Kadına seçme ve seçilme hakkını Avrupa ülkelerinden önce tanıyan Türkiye'nin, yazık ki AKP iktidarıyla birlikte kadınlara yönelik şiddetin arttığı bir ülke haline geldiğini öne süren Türker, şöyle devam etti:

"Kadınların konumunun, gerek iş yaşamında gerekse siyasal alanda daha üst düzeylere çıkarılması, kadına yönelik şiddetin ortadan kalkmasını sağlayacaktır. Kadınlar siyasette, bürokraside ve karar mekanizmalarında etkin olduklarında, çağ dışı yaklaşımlara maruz kalmayacaktır. Bunun için gerek Siyasi Partiler Kanunu'nda gerekse İş Kanunu'nda kadın kotası zorunlu olmalıdır.

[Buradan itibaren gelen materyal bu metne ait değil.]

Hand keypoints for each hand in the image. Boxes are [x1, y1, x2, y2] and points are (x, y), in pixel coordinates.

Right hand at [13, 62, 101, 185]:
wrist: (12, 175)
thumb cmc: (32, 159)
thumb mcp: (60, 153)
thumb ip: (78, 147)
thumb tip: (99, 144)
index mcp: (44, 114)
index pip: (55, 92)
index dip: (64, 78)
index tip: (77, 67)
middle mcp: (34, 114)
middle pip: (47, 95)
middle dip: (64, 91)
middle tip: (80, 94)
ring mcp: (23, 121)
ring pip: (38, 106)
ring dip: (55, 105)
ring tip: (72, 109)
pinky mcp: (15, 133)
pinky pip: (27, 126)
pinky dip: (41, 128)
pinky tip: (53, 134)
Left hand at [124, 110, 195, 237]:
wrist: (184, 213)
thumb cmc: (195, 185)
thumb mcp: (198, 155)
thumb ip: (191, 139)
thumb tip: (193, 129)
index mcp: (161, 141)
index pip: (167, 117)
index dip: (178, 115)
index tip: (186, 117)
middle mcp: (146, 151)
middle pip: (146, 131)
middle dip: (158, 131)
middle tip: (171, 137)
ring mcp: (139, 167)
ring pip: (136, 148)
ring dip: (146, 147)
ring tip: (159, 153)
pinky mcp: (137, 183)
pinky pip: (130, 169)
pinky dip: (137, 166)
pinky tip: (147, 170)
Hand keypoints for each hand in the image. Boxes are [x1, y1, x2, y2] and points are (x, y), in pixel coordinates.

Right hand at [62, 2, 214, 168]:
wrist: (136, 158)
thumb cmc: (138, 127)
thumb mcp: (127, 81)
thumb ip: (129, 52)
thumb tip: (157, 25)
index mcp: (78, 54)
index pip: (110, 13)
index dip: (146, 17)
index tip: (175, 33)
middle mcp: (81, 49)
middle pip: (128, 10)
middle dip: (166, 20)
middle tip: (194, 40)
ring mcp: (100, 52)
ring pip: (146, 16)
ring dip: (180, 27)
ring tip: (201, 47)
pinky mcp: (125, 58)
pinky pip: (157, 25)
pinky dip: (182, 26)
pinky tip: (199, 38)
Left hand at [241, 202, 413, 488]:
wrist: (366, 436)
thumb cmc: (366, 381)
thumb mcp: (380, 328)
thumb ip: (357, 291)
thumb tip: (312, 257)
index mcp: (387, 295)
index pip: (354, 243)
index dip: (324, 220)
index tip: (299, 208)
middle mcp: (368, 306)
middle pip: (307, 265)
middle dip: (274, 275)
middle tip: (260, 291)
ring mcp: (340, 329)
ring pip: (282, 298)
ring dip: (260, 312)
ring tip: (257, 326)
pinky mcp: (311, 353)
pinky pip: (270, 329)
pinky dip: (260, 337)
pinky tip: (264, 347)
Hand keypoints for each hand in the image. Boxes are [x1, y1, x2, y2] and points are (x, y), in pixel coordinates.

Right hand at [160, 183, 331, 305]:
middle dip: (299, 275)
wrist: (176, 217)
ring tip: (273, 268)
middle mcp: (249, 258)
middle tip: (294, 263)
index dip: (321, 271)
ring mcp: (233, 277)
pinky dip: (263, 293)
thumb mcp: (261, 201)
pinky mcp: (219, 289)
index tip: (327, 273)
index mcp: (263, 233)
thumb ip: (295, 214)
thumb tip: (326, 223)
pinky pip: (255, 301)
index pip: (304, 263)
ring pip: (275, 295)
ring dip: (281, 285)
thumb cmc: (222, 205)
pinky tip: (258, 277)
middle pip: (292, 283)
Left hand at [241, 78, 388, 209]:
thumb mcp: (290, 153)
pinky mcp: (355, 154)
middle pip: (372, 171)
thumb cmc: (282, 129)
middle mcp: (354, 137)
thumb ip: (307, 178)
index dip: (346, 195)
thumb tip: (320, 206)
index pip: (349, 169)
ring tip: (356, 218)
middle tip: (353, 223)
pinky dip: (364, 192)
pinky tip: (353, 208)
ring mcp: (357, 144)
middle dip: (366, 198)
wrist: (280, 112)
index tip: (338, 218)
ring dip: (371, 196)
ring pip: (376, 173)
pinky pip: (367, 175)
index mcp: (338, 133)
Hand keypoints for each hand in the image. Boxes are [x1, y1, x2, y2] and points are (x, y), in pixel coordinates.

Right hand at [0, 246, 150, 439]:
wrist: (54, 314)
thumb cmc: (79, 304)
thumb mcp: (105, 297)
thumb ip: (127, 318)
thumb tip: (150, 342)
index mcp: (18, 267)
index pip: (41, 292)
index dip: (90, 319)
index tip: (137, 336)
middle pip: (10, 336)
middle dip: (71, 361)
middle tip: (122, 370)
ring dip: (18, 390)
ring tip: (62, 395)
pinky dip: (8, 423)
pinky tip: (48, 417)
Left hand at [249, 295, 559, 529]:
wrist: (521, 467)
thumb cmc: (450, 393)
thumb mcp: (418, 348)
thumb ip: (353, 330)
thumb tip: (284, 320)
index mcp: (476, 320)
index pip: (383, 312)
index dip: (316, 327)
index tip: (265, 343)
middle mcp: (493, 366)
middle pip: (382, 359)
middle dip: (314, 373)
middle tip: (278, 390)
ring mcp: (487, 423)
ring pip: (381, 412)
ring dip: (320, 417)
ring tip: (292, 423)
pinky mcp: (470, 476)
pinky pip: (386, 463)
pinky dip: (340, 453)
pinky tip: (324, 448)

Türkiye eğer gerçekten AB'ye girmeyi hedefliyorsa, Atatürk'ün kurduğu Cumhuriyet'in verdiği heyecandan güç alarak, sivil toplum örgütleriyle birlikte dünyada bu konuda aktif rol üstlenmelidir. Şiddete maruz kalan kadınlarımızın korunması, sosyal devlet olmanın gereğidir. Hükümet, kadın sığınma evlerinin sayısını artırmalı, buralarda barınan kadınlarımıza iş ve aş sağlayacak sosyal projelerle, onların üretkenliğini ülkenin iş gücüne katmalıdır.

Kadına şiddet, insanlık suçudur. Cinsiyete dayalı şiddet, uluslararası sözleşmeler yoluyla korunan evrensel insan haklarının ihlalidir. Kadına şiddet uygulayanların, elini kolunu sallayarak serbestçe dolaşmalarını engelleyecek yasal düzenlemeler acilen yapılmalı, mevcut düzenlemelerin gereği yerine getirilmelidir. Devletlerin, cinsiyete dayalı şiddeti görmezden gelmesi, bunu sürekli kılmaktadır. Cinsiyete dayalı şiddet, hiçbir gelenek, görenek, din, kültür ve politik iktidar nedeniyle mazur gösterilemez. Tüm ülkelerin bunu temel insan hakkı ihlali olarak görmesi gerekmektedir."